Roman Coin for a “Butcher Bird”
Eurasian Red-Backed Shrike
I must have been aged 14 at the time, looking down near the blade of the spade I was using, when I spotted a large round object in the soil. It was dirty black, except for a distinctive blue-green patina caused by its copper composition. It was heavy and I could see the vague outline of an official-looking head. I was asked to show it to a curator employed at the York Castle Museum who lived nearby, and who told me it was a Roman artifact.
He was enthusiastic. He wanted my discovery as an exhibit for the Museum and was willing to exchange it for a stuffed red-backed shrike displayed inside a glass cabinet (a species belonging to a genus known as “butcher birds” for their grisly habit of impaling their prey – such as insects, small birds, voles and lizards – onto thorn bushes prior to eating from their “larder”). There was a date on the back of the case; I recall it was 1908. Despite its age, the bird still possessed its bright russet-brown upper parts, dove-grey head, black bandit mask, white throat and underparts tinged pink. Its hooked beak looked threatening and its long tail feathers were fanned for display. I had not seen one before, only its larger cousin, the great grey shrike, and therefore I was easily persuaded.

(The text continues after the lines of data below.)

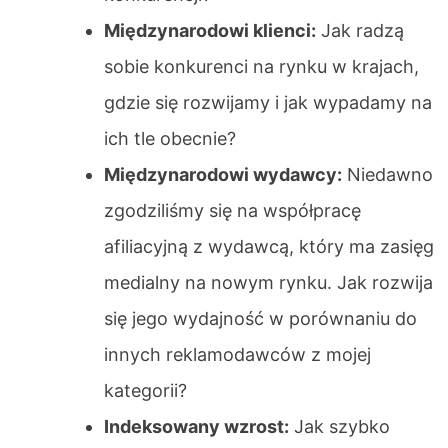
Międzynarodowi klienci:
Jak radzą
sobie konkurenci na rynku w krajach,
gdzie się rozwijamy i jak wypadamy na
ich tle obecnie?
Międzynarodowi wydawcy:
Niedawno
zgodziliśmy się na współpracę
afiliacyjną z wydawcą, który ma zasięg
medialny na nowym rynku. Jak rozwija
się jego wydajność w porównaniu do
innych reklamodawców z mojej
kategorii?
Indeksowany wzrost:
Jak szybko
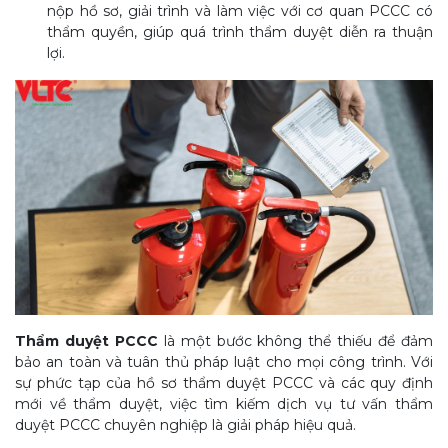
nộp hồ sơ, giải trình và làm việc với cơ quan PCCC có
thẩm quyền, giúp quá trình thẩm duyệt diễn ra thuận
lợi.
Thẩm duyệt PCCC
là một bước không thể thiếu để đảm
bảo an toàn và tuân thủ pháp luật cho mọi công trình. Với
sự phức tạp của hồ sơ thẩm duyệt PCCC và các quy định
mới về thẩm duyệt, việc tìm kiếm dịch vụ tư vấn thẩm
duyệt PCCC chuyên nghiệp là giải pháp hiệu quả.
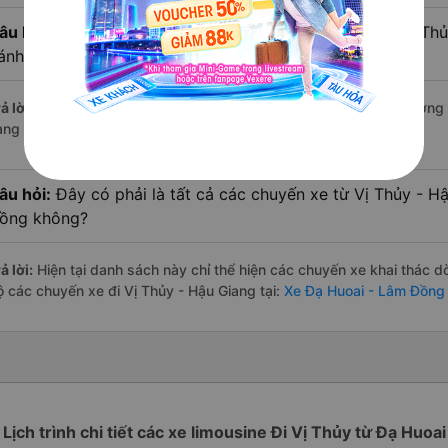
âu hỏi:
Xe limousine nào từ Đạ Huoai - Lâm Đồng đi Vị Th
ánh giá tốt nhất?
ả lời:
Trong số các hãng,
Tân Niên
nổi bật nhất với điểm chất lượng
àng – một con số minh chứng cho dịch vụ cao cấp và uy tín.
âu hỏi:
Đây có phải là tất cả các chuyến xe từ Vị Thủy - H
ồng không?
ả lời:
Hiện tại danh sách này chỉ thể hiện các chuyến xe khai thác d
ộ các chuyến xe đi Vị Thủy - Hậu Giang tại:
Xe Đạ Huoai - Lâm Đồng 
Lịch trình chi tiết các xe limousine Đi Vị Thủy từ Đạ Huoai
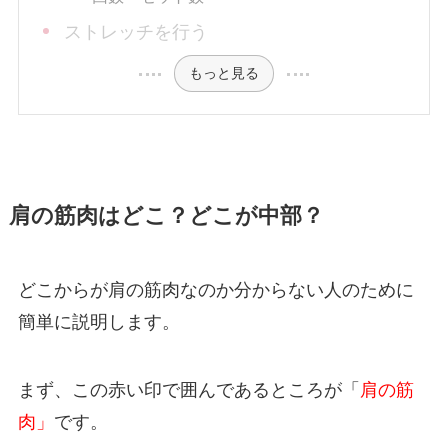
ストレッチを行う
もっと見る
肩の筋肉はどこ？どこが中部？
どこからが肩の筋肉なのか分からない人のために
簡単に説明します。
まず、この赤い印で囲んであるところが「
肩の筋
肉」
です。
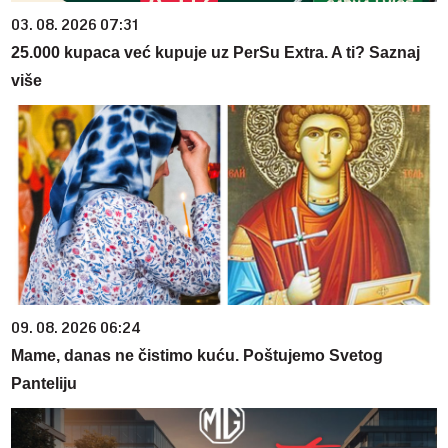
03. 08. 2026 07:31
25.000 kupaca već kupuje uz PerSu Extra. A ti? Saznaj
više
09. 08. 2026 06:24
Mame, danas ne čistimo kuću. Poštujemo Svetog
Panteliju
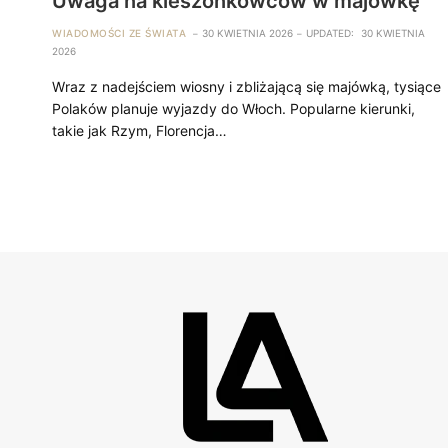
Uwaga na kieszonkowców w majówkę
WIADOMOŚCI ZE ŚWIATA
30 KWIETNIA 2026
UPDATED:
30 KWIETNIA
2026
Wraz z nadejściem wiosny i zbliżającą się majówką, tysiące
Polaków planuje wyjazdy do Włoch. Popularne kierunki,
takie jak Rzym, Florencja…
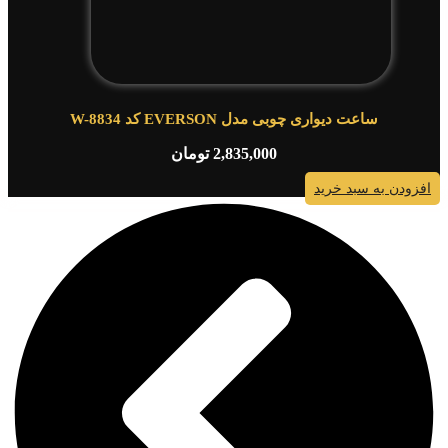
ساعت دیواری چوبی مدل EVERSON کد W-8834
2,835,000
تومان
افزودن به سبد خرید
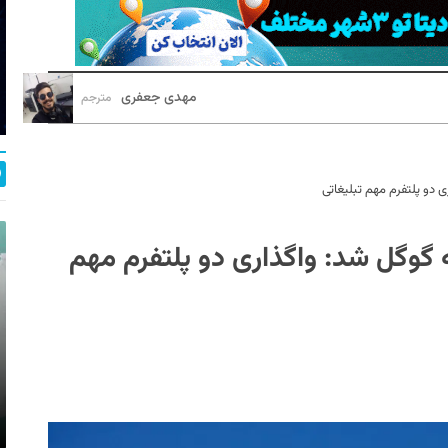
مهدی جعفری
مترجم
ی دو پلتفرم مهم تبلیغاتی
ه گوگل شد: واگذاری دو پلتفرم مهم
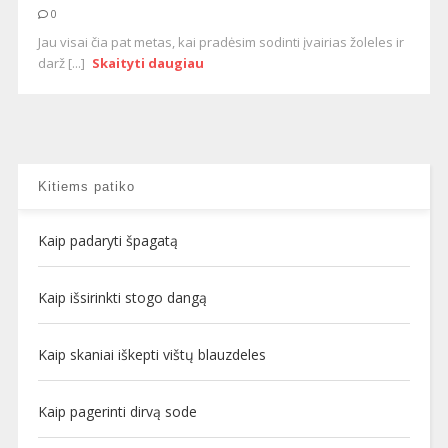
0
Jau visai čia pat metas, kai pradėsim sodinti įvairias žoleles ir
darž [...]
Skaityti daugiau
Kitiems patiko
Kaip padaryti špagatą
Kaip išsirinkti stogo dangą
Kaip skaniai iškepti vištų blauzdeles
Kaip pagerinti dirvą sode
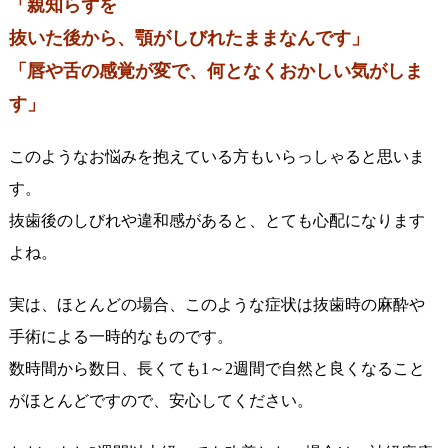
「親知らずを
抜いた後から、顎がしびれたままなんです」
「唇や舌の感覚が変で、何となくおかしい気がしま
す」
このようなお悩みを抱えている方もいらっしゃると思いま
す。
抜歯後のしびれや違和感があると、とても心配になります
よね。
実は、ほとんどの場合、このような症状は抜歯時の麻酔や
手術による一時的なものです。
数時間から数日、長くても1～2週間で自然と良くなること
がほとんどですので、安心してください。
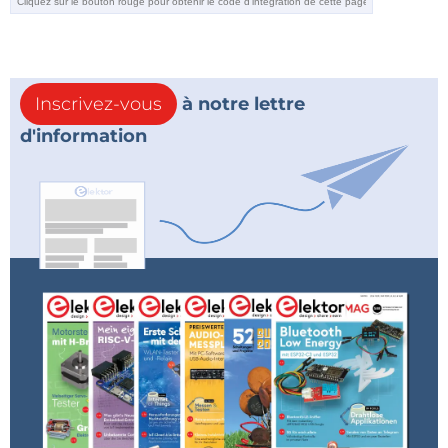
Inscrivez-vous
à notre lettre
d'information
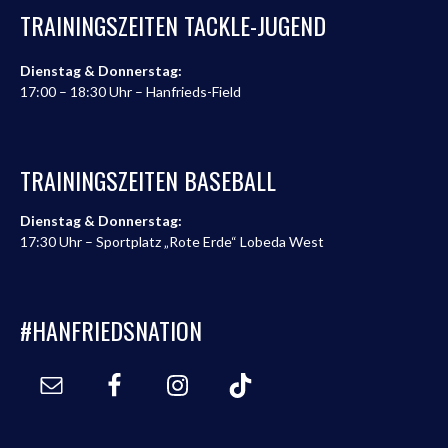
TRAININGSZEITEN TACKLE-JUGEND
Dienstag & Donnerstag:
17:00 – 18:30 Uhr – Hanfrieds-Field
TRAININGSZEITEN BASEBALL
Dienstag & Donnerstag:
17:30 Uhr – Sportplatz „Rote Erde“ Lobeda West
#HANFRIEDSNATION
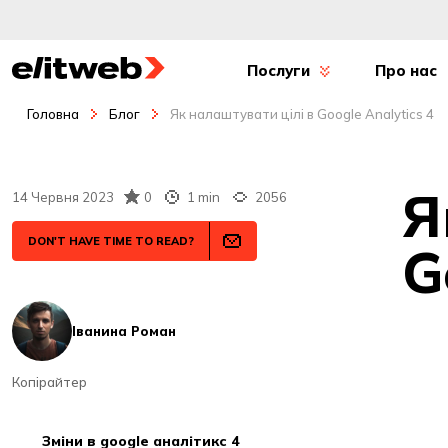
Послуги
Про нас
Головна
Блог
Як налаштувати цілі в Google Analytics 4
Я
14 Червня 2023
0
1 min
2056
DON'T HAVE TIME TO READ?
G
Іванина Роман
Копірайтер
зміни в google аналітикс 4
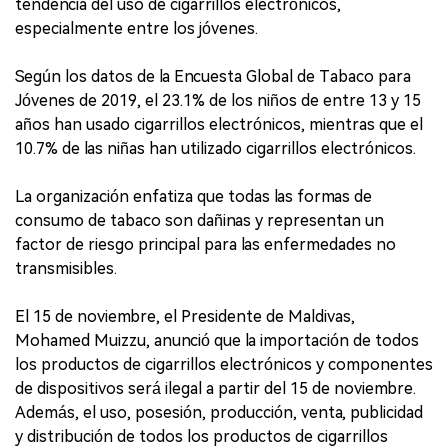
tendencia del uso de cigarrillos electrónicos,
especialmente entre los jóvenes.
Según los datos de la Encuesta Global de Tabaco para
Jóvenes de 2019, el 23.1% de los niños de entre 13 y 15
años han usado cigarrillos electrónicos, mientras que el
10.7% de las niñas han utilizado cigarrillos electrónicos.
La organización enfatiza que todas las formas de
consumo de tabaco son dañinas y representan un
factor de riesgo principal para las enfermedades no
transmisibles.
El 15 de noviembre, el Presidente de Maldivas,
Mohamed Muizzu, anunció que la importación de todos
los productos de cigarrillos electrónicos y componentes
de dispositivos será ilegal a partir del 15 de noviembre.
Además, el uso, posesión, producción, venta, publicidad
y distribución de todos los productos de cigarrillos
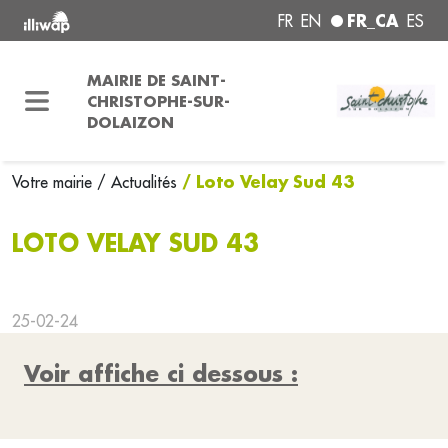
FR_CA
FR
EN
ES
MAIRIE DE SAINT-
CHRISTOPHE-SUR-
DOLAIZON
/ Loto Velay Sud 43
Votre mairie
/ Actualités
LOTO VELAY SUD 43
25-02-24
Voir affiche ci dessous :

Eurasian Great Grey Shrike
During the late 1950s , these small birds-of-prey (slightly larger but slimmer than a house sparrow) were relatively widespread though not common, but by 1989 the species had ceased breeding in Britain altogether. A 1958 York report says “this bird has declined considerably but at no time during the past 80 years can it be said to be common”. Today they are on Britain’s “red list” of endangered bird species. An estimated 250 are estimated to migrate along Britain’s east and south coasts, during May and June, traveling north, and in August to October, moving south from Scandinavia to winter in South Africa. Habitat destruction (scrub clearance), wet weather affecting the birds’ supply of large flying insects, egg collecting (its eggs have attractive markings) and even the continuing catching and caging of red-backed shrikes are believed to have contributed to the species decline over recent decades.
US Northern Shrike
Suffice to say, I am still waiting to see a living red-backed shrike. Here in North America we have two varieties although they can easily be confused with one another – the most widespread species is the northern shrike, once considered to be a subspecies of the great grey shrike, which breeds in the remote north of Canada/Alaska but winters in the northern US; the Loggerhead shrike is similar-looking but smaller, and more typically seen in the southern states but migrates north and breeds in southern Canada and just south of the border. There are, however, a few vagrant shrikes from central Asia that show up along the west coast of the United States that can add to the confusion. For example, in 2015, a hybrid red-backed shrike turned up along the Mendocino coast, California, and attracted substantial attention.
US Loggerhead Shrike
It seems a shame that red-backed shrikes have suffered a series of persecutions, mainly from humans because of their appearance and that of their eggs. Both have been collected, with adult birds ending up stuffed in glass cages, but fortunately these practices are now illegal in both Britain and North America. As far as I can determine, the bird was spared from the “plume trade” when birds were caught and killed so that their feathers could end up in the millinery trade. Magpies, ospreys, great crested grebes, cedar waxwings, and snowy and white egrets are just a few examples of species taken by the trade. In the late 1800’s as many as 5 million birds a year were killed for their feathers.